El subsidio no depende de la buena voluntad del gobernante, el subsidio lo pagás vos y todos los argentinos vía impuestos, vía inflación o vía emisión de deuda, la que pagará más adelante. Es así de claro y sencillo, no es ni lindo ni feo, no es tener sensibilidad social ni es ser desalmado, es la realidad, es tan real como la ley de la gravedad.
¿Alguien puede creer que sea justo que un campesino, que cuida cabras en medio de las sierras, que no tiene luz eléctrica, ni gas natural, ni un hospital o una escuela cerca y con caminos que ni los aventureros se atreven a recorrer, deba pagar el subsidio al gas o a la electricidad de alguien que vive en una ciudad o que tiene una empresa en el sur?
Tampoco está bien que el empresario tenga que pagar costos imposibles, pero eso no se resuelve con subsidios, se resuelve disminuyendo los impuestos y principalmente los impuestos al trabajo y a la producción.
Esos mismos impuestos que hacen que cada uno de nosotros destine todos los días, la mitad de lo que gana en su trabajo para pagar impuestos, impuestos más dignos de un usurero que de un estado.
Estoy seguro que muchas personas no terminan de dimensionar lo que digo. Imaginá que llegas a tu casa a las 9 de la noche, cansadísimo después de un día interminable de trabajo. Venís feliz, pues has ganado 1.000$. Pero en el preciso momento en el que tu pareja abre la puerta para recibirte junto a tus hijos y vos sacás el dinero para entregárselo, aparece el señor estado y graciosamente te saca $500 de la mano, te da una palmadita en la espalda y casi como si te hiciese un favor, deja que le entregues a tu pareja los $500 que te quedan.
De este modo el estado se convierte en tu “socio”, un socio que no produce nada, pero que se lleva la mitad de tu dinero.
Pensá en todo lo que haces con tus $500. Alquilás una casa, le das de comer a tu familia, los vestís, les comprás medicamentos, comprás las cosas del colegio, pagás los servicios, pagás el transporte y muchas cosas más. Ahora pensá en lo que debería hacer el estado con el dinero que te retuvo, ¿seguridad?, ¿justicia?, ¿educación?, ¿salud?; estás son las únicas cosas que debería hacer bien sí o sí y son un desastre.
Ahora imaginá que el señor estado solo te sacara $250 en lugar de los $500. Tendrías $750 en lugar de $500, tendrías $250 más para gastar. Podrías cambiar el auto o construir tu casa o salir de paseo o salir a comer afuera más seguido, quizás podrías empezar un pequeño emprendimiento o invertir en la educación de tus hijos.
Sin dudas harías mucho mejor uso de ese dinero que el estado y tus acciones producirían mejoras en todos los que te brindan sus servicios o productos.
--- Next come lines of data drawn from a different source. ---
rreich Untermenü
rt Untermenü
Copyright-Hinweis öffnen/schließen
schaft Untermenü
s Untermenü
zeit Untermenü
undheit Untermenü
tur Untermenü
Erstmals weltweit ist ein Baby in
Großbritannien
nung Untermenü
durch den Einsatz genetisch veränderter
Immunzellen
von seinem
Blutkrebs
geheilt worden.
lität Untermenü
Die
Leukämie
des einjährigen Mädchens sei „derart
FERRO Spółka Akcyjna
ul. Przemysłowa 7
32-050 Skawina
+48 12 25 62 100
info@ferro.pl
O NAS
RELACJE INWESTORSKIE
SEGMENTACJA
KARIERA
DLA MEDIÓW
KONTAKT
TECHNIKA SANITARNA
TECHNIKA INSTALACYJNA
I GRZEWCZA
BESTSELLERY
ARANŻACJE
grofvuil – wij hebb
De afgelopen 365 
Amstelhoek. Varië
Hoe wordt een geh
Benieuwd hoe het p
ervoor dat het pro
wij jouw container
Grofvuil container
Y si tenés una PIME bajarían tus costos, podrías vender más barato, serías más competitivo e incluso podrías comenzar a exportar; creciendo como empresarios, necesitarías más materia prima y más empleados.
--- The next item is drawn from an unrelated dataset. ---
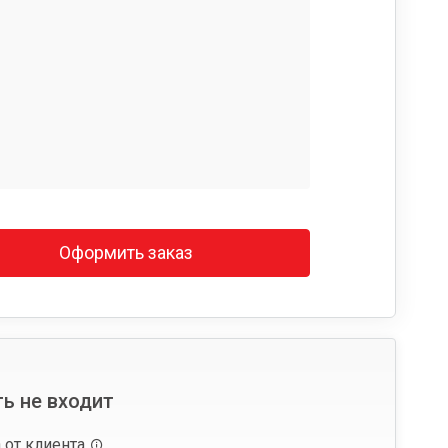
Оформить заказ
ь не входит
 от клиента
Todo esto es lo que no se ve cuando se habla de subsidios, solo se observa el efecto inmediato de las buenas intenciones, pero no se ve todo lo que se pierde, un todo que es mucho más beneficioso que la limosna inmediata.
Por eso, no nos dejemos engañar y recordemos a Juan Bautista Alberdi cuando decía: “El amor a la patria de nuestros demagogos, es como el de esos seductores que hacen madres a las niñas honestas, sincero como sensación, pero desastroso para el objeto amado”.